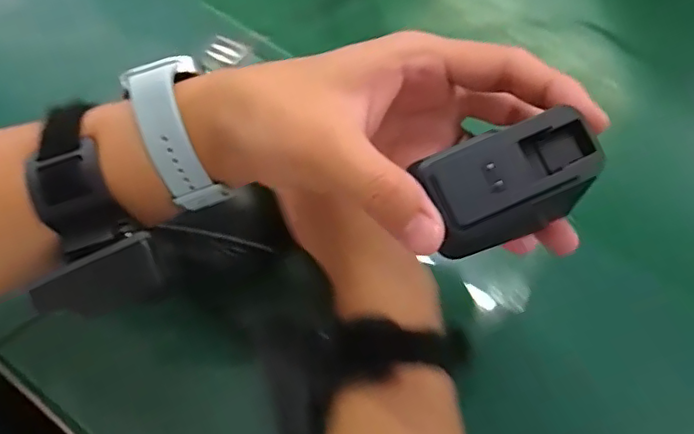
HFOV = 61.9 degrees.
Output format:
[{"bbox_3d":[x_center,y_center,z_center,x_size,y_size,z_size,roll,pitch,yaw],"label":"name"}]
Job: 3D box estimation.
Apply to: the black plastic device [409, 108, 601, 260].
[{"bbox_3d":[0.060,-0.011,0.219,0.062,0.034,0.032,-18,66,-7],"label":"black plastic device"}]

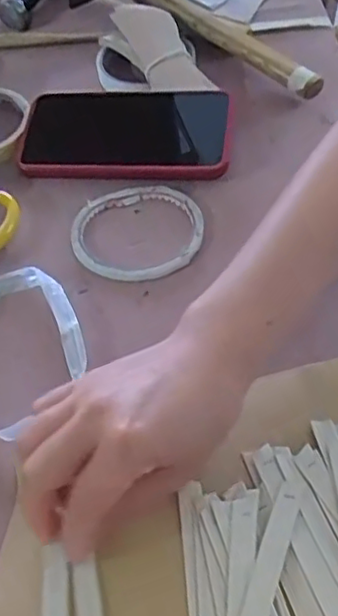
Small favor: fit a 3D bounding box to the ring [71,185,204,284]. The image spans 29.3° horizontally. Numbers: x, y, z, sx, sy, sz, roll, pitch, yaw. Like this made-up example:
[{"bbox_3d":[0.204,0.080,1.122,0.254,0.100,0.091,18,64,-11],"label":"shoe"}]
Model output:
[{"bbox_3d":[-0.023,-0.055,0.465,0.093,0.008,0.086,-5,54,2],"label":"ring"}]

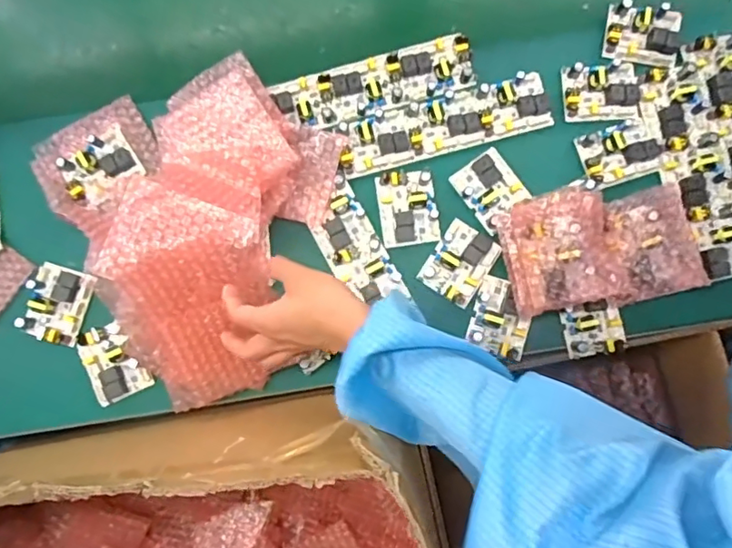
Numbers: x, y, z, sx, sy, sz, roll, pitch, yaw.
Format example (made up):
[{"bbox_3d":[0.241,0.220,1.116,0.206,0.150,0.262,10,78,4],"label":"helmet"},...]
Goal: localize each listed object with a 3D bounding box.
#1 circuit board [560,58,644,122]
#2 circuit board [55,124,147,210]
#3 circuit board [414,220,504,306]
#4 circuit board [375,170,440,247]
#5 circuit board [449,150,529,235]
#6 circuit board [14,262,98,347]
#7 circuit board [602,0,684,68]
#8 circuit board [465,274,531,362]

Requirement
Starting at the first entry above and ending at the last, write everything out exactly except the pictures.

Exercise response
HFOV = 61.9 degrees.
Output format:
[{"bbox_3d":[x_center,y_center,z_center,x_size,y_size,z_size,roll,pitch,yaw],"label":"name"}]
Job: 3D box estimation.
Apply to: the black plastic device [409, 108, 601, 260].
[{"bbox_3d":[0.060,-0.011,0.219,0.062,0.034,0.032,-18,66,-7],"label":"black plastic device"}]

Small favor: fit a 3D bounding box to the ring [71,185,204,284]. The image spans 29.3° horizontally. Numbers: x, y, z, sx, sy, sz, roll, pitch, yaw. Like this made-up example:
[{"bbox_3d":[0.204,0.080,1.122,0.254,0.100,0.091,18,64,-11],"label":"shoe"}]
Model output:
[{"bbox_3d":[-0.023,-0.055,0.465,0.093,0.008,0.086,-5,54,2],"label":"ring"}]

Numbers: x, y, z, sx, sy, sz, roll, pitch, yaw.
Format example (made up):
[{"bbox_3d":[0.241,0.220,1.116,0.206,0.150,0.262,10,78,4],"label":"helmet"},...]
Goal: localize each listed object with a 3D bounding box.
#1 circuit board [560,58,644,122]
#2 circuit board [55,124,147,210]
#3 circuit board [414,220,504,306]
#4 circuit board [375,170,440,247]
#5 circuit board [449,150,529,235]
#6 circuit board [14,262,98,347]
#7 circuit board [602,0,684,68]
#8 circuit board [465,274,531,362]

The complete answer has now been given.